A typical small DIY aluminum heat sink with a few fins in still air will have a thermal resistance somewhere between 3 and 20°C/W depending on size. Adding a fan can cut that number in half or better. If your calculations show the component will exceed its rated temperature, you need more fin area, a thicker base, or active airflow.
Common Mistakes to Avoid
- Polishing the base to a mirror finish. A smooth, flat base is good, but mirror polishing doesn’t help. Lapping the base with fine sandpaper on a flat surface (like a piece of glass) to remove machining marks is useful. Going beyond 400 to 600 grit is diminishing returns.
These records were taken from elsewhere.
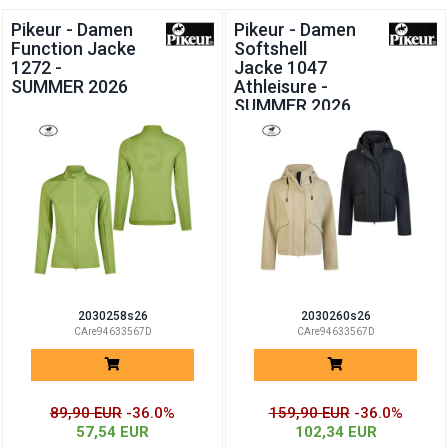
die
Pikeur - Damen
Pikeur - Damen
Function Jacke
Softshell
Qualität
1272 -
Jacke 1047
SUMMER 2026
Athleisure -
schätzen.
SUMMER 2026
2030258s26
2030260s26
CAre94633567D
CAre94633567D
89,90 EUR
-36.0%
159,90 EUR
-36.0%
57,54 EUR
102,34 EUR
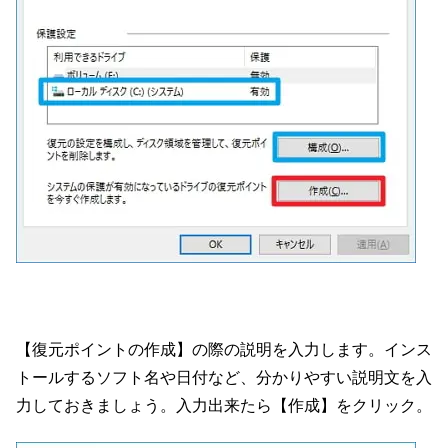
【復元ポイントの作成】の際の説明を入力します。インス
トールするソフト名や日付など、分かりやすい説明文を入
力しておきましょう。入力出来たら【作成】をクリック。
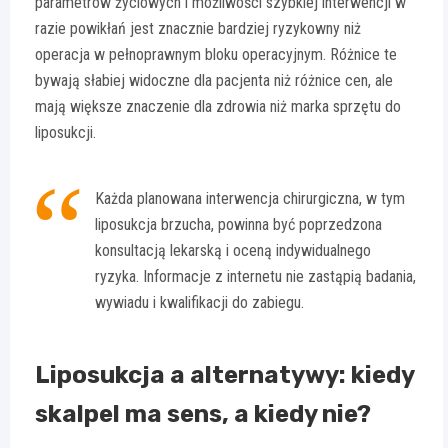
parametrów życiowych i możliwości szybkiej interwencji w
razie powikłań jest znacznie bardziej ryzykowny niż
operacja w pełnoprawnym bloku operacyjnym. Różnice te
bywają słabiej widoczne dla pacjenta niż różnice cen, ale
mają większe znaczenie dla zdrowia niż marka sprzętu do
liposukcji.
Każda planowana interwencja chirurgiczna, w tym
liposukcja brzucha, powinna być poprzedzona
konsultacją lekarską i oceną indywidualnego
ryzyka. Informacje z internetu nie zastąpią badania,
wywiadu i kwalifikacji do zabiegu.
Liposukcja a alternatywy: kiedy
skalpel ma sens, a kiedy nie?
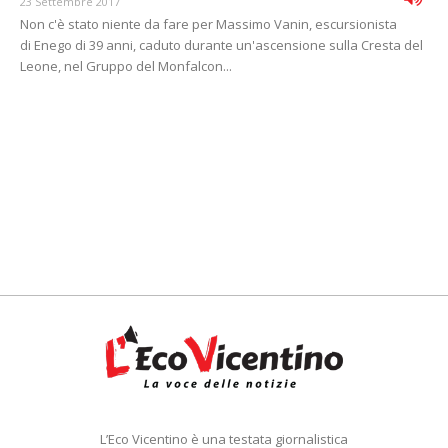
23 Settembre 2017
Non c'è stato niente da fare per Massimo Vanin, escursionista
di Enego di 39 anni, caduto durante un'ascensione sulla Cresta del
Leone, nel Gruppo del Monfalcon...
L’Eco Vicentino è una testata giornalistica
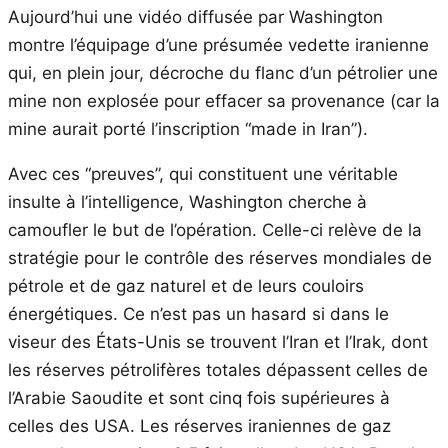
Aujourd’hui une vidéo diffusée par Washington
montre l’équipage d’une présumée vedette iranienne
qui, en plein jour, décroche du flanc d’un pétrolier une
mine non explosée pour effacer sa provenance (car la
mine aurait porté l’inscription “made in Iran”).
Avec ces “preuves”, qui constituent une véritable
insulte à l’intelligence, Washington cherche à
camoufler le but de l’opération. Celle-ci relève de la
stratégie pour le contrôle des réserves mondiales de
pétrole et de gaz naturel et de leurs couloirs
énergétiques. Ce n’est pas un hasard si dans le
viseur des États-Unis se trouvent l’Iran et l’Irak, dont
les réserves pétrolifères totales dépassent celles de
l’Arabie Saoudite et sont cinq fois supérieures à
celles des USA. Les réserves iraniennes de gaz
- Using too much thermal paste. A rice-grain-sized dot for a small chip, a pea-sized amount for a larger CPU-style package. Excess paste squeezes out the sides and can increase resistance.
- Orienting fins horizontally in a passive setup. Hot air rises. If your fins run horizontally, the channels between them trap warm air instead of creating a chimney effect. Orient fins vertically whenever possible for natural convection.
- Ignoring airflow around the heat sink. A heat sink inside a sealed enclosure with no ventilation will eventually warm the surrounding air until it can’t dissipate heat anymore. Make sure your enclosure has intake and exhaust openings.